Baluns are class of passive microwave components used to transform transmission line mode from balanced to unbalanced and vice versa
by providing the required impedance transformation as the balanced and unbalanced port impedances are usually unmatched. Given the important role of baluns in many classical and modern applications [1
], such as common mode rejection in balanced architectures, push-pull amplifiers and double balanced mixers, broadening a balun operational bandwidth is still an ongoing research topic. In this context, scholars worldwide reported several wideband balun designs in support of the emerging broadband technologies and multiband integrated systems.
To this end, Marchand, multi-section coupled-lines, composite right/left handed transmission lines, and CPW baluns have been recently introduced. In [2
], wideband compensated and uncompensated Marchand baluns were proposed using step transformers. However, the vias accompanying the design increases its structural complexity, sensitivity, and fabrication cost. Multi section coupled-line baluns were realized in [3
] using two-line edge coupled microstrips. Hence, simplifying the complexity order by eliminating the vias was obtained at the expense of the operating bandwidth. Lim et al.
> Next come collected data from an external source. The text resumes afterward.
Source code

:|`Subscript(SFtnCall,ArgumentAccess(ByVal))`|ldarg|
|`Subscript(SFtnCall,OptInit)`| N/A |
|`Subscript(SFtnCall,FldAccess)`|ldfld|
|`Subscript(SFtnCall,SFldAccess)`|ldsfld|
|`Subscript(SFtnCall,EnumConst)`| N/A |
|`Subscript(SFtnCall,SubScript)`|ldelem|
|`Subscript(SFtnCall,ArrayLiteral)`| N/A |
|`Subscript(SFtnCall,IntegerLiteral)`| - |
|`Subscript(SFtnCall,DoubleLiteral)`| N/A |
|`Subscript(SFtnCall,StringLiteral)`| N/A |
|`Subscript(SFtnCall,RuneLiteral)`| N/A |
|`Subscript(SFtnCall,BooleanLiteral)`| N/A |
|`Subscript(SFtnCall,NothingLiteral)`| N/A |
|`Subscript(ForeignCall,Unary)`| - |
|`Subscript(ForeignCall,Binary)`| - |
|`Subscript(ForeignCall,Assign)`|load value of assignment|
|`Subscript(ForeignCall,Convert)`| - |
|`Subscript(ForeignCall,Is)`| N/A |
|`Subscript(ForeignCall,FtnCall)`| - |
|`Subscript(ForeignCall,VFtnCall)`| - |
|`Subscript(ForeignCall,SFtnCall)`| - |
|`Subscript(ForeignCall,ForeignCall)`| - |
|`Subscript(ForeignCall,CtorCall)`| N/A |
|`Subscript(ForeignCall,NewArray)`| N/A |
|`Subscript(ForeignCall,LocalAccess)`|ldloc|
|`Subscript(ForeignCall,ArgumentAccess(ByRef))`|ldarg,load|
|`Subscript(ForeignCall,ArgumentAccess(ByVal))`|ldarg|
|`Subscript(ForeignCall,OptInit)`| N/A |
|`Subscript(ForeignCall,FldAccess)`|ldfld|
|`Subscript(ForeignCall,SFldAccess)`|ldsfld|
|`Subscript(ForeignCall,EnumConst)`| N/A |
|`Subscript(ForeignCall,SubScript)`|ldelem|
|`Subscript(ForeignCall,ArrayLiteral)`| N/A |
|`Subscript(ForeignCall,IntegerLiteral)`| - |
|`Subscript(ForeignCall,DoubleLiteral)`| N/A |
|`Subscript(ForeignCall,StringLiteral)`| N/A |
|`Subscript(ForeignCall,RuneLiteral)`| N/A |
proposed a wideband CPW balun with the aid of a multistage out-of-phase Wilkinson power divider (WPD) [4
], which is although interesting is limited to the number of consecutive stages in the WPD that may degrade the overall electrical performance due to the resulting crossovers. Fractal shape composite right/left handed transmission line broadband balun [5
] was designed. Such a technique resulted in a compact design, but the added complexity may introduce ports overlapping if proper care is not taken during simulations. Another planar balun was designed on a single layer substrate in [6
]; however, the relatively narrow bandwidth was a major drawback. Furthermore, a multi-layered wideband balun [7
] in the C- and X-band with a number of holes was designed making the design highly complex. A wideband balun using parallel strips was designed in [8
], which is synthesized using a third order Chebyshev response. The design has a symmetrical four-port structure incorporating vias with relatively moderate operating bandwidth. Microstrip to slotline transitions was discussed in [9
], where the balun implemented was compact in size covering ultrawide bandwidth. The disadvantage of the design though was the use of high dielectric constant (ɛr
> 10) material in order to match the slotline transition to 50 Ω microstrip line. Additionally, high radiation loss is associated with such transitions.
In this work, we propose a broadband three-port coupled-line balun derived from a four-port symmetrical network. The proposed balun covers the frequency spectrum of 0.8–8 GHz by the virtue of utilizing tightly coupled tapered lines that have the benefit of being straightforwardly handled, compact, and exhibits broad frequency spectrum with applications in WiMAX, WLAN, Bluetooth and ISM bands.